What is needed: Transcribe every line of the records verbatim.

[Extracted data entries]
= Beginning of Section =

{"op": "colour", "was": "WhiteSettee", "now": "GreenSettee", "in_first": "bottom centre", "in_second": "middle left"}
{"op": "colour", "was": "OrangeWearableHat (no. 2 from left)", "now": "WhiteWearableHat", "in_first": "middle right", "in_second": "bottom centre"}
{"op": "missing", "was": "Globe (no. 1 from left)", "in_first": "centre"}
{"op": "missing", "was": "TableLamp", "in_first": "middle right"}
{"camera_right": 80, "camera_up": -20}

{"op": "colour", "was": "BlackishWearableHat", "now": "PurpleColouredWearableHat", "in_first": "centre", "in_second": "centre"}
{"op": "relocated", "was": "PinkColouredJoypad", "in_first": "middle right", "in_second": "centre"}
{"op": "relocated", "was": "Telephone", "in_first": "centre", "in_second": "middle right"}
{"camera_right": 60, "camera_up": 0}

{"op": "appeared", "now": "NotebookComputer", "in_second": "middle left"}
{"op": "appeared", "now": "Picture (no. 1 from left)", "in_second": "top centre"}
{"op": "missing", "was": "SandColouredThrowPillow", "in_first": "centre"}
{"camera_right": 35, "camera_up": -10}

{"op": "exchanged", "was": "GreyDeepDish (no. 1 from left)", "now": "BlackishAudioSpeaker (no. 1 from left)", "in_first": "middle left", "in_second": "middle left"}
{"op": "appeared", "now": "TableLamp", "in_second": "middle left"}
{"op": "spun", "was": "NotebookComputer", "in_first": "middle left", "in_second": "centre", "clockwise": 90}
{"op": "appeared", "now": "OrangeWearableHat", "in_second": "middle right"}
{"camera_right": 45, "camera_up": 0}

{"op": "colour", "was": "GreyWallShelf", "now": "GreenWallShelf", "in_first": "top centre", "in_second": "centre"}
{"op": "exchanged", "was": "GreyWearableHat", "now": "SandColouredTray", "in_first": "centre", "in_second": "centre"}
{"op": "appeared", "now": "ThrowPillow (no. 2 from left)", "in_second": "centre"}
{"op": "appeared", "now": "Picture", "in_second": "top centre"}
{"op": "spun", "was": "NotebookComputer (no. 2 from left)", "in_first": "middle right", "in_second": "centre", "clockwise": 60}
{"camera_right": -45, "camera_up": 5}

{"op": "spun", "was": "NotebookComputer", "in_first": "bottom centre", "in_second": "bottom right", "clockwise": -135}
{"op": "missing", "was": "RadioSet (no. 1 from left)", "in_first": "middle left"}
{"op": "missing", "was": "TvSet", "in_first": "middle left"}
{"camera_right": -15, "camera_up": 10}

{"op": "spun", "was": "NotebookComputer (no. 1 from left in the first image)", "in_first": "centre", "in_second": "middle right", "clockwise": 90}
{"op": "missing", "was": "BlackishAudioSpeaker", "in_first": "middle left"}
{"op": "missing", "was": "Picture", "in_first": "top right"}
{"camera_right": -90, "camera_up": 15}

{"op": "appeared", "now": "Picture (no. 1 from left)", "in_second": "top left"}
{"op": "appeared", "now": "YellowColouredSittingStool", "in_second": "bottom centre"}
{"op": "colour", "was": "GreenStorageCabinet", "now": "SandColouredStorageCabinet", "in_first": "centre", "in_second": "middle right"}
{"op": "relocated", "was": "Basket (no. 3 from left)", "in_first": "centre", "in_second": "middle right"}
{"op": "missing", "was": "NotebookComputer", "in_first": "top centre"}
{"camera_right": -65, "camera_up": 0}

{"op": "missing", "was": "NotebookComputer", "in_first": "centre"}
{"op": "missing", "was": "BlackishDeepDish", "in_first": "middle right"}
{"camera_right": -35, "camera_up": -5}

= End of Section =

Task result:
{"op": "colour", "was": "WhiteSettee", "now": "GreenSettee", "in_first": "bottom centre", "in_second": "middle left"}
{"op": "colour", "was": "OrangeWearableHat (no. 2 from left)", "now": "WhiteWearableHat", "in_first": "middle right", "in_second": "bottom centre"}
{"op": "missing", "was": "Globe (no. 1 from left)", "in_first": "centre"}
{"op": "missing", "was": "TableLamp", "in_first": "middle right"}
{"camera_right": 80, "camera_up": -20}

{"op": "colour", "was": "BlackishWearableHat", "now": "PurpleColouredWearableHat", "in_first": "centre", "in_second": "centre"}
{"op": "relocated", "was": "PinkColouredJoypad", "in_first": "middle right", "in_second": "centre"}
{"op": "relocated", "was": "Telephone", "in_first": "centre", "in_second": "middle right"}
{"camera_right": 60, "camera_up": 0}

{"op": "appeared", "now": "NotebookComputer", "in_second": "middle left"}
{"op": "appeared", "now": "Picture (no. 1 from left)", "in_second": "top centre"}
{"op": "missing", "was": "SandColouredThrowPillow", "in_first": "centre"}
{"camera_right": 35, "camera_up": -10}

{"op": "exchanged", "was": "GreyDeepDish (no. 1 from left)", "now": "BlackishAudioSpeaker (no. 1 from left)", "in_first": "middle left", "in_second": "middle left"}
{"op": "appeared", "now": "TableLamp", "in_second": "middle left"}
{"op": "spun", "was": "NotebookComputer", "in_first": "middle left", "in_second": "centre", "clockwise": 90}
{"op": "appeared", "now": "OrangeWearableHat", "in_second": "middle right"}
{"camera_right": 45, "camera_up": 0}

{"op": "colour", "was": "GreyWallShelf", "now": "GreenWallShelf", "in_first": "top centre", "in_second": "centre"}
{"op": "exchanged", "was": "GreyWearableHat", "now": "SandColouredTray", "in_first": "centre", "in_second": "centre"}
{"op": "appeared", "now": "ThrowPillow (no. 2 from left)", "in_second": "centre"}
{"op": "appeared", "now": "Picture", "in_second": "top centre"}
{"op": "spun", "was": "NotebookComputer (no. 2 from left)", "in_first": "middle right", "in_second": "centre", "clockwise": 60}
{"camera_right": -45, "camera_up": 5}

{"op": "spun", "was": "NotebookComputer", "in_first": "bottom centre", "in_second": "bottom right", "clockwise": -135}
{"op": "missing", "was": "RadioSet (no. 1 from left)", "in_first": "middle left"}
{"op": "missing", "was": "TvSet", "in_first": "middle left"}
{"camera_right": -15, "camera_up": 10}

{"op": "spun", "was": "NotebookComputer (no. 1 from left in the first image)", "in_first": "centre", "in_second": "middle right", "clockwise": 90}
{"op": "missing", "was": "BlackishAudioSpeaker", "in_first": "middle left"}
{"op": "missing", "was": "Picture", "in_first": "top right"}
{"camera_right": -90, "camera_up": 15}

{"op": "appeared", "now": "Picture (no. 1 from left)", "in_second": "top left"}
{"op": "appeared", "now": "YellowColouredSittingStool", "in_second": "bottom centre"}
{"op": "colour", "was": "GreenStorageCabinet", "now": "SandColouredStorageCabinet", "in_first": "centre", "in_second": "middle right"}
{"op": "relocated", "was": "Basket (no. 3 from left)", "in_first": "centre", "in_second": "middle right"}
{"op": "missing", "was": "NotebookComputer", "in_first": "top centre"}
{"camera_right": -65, "camera_up": 0}

{"op": "missing", "was": "NotebookComputer", "in_first": "centre"}
{"op": "missing", "was": "BlackishDeepDish", "in_first": "middle right"}
{"camera_right": -35, "camera_up": -5}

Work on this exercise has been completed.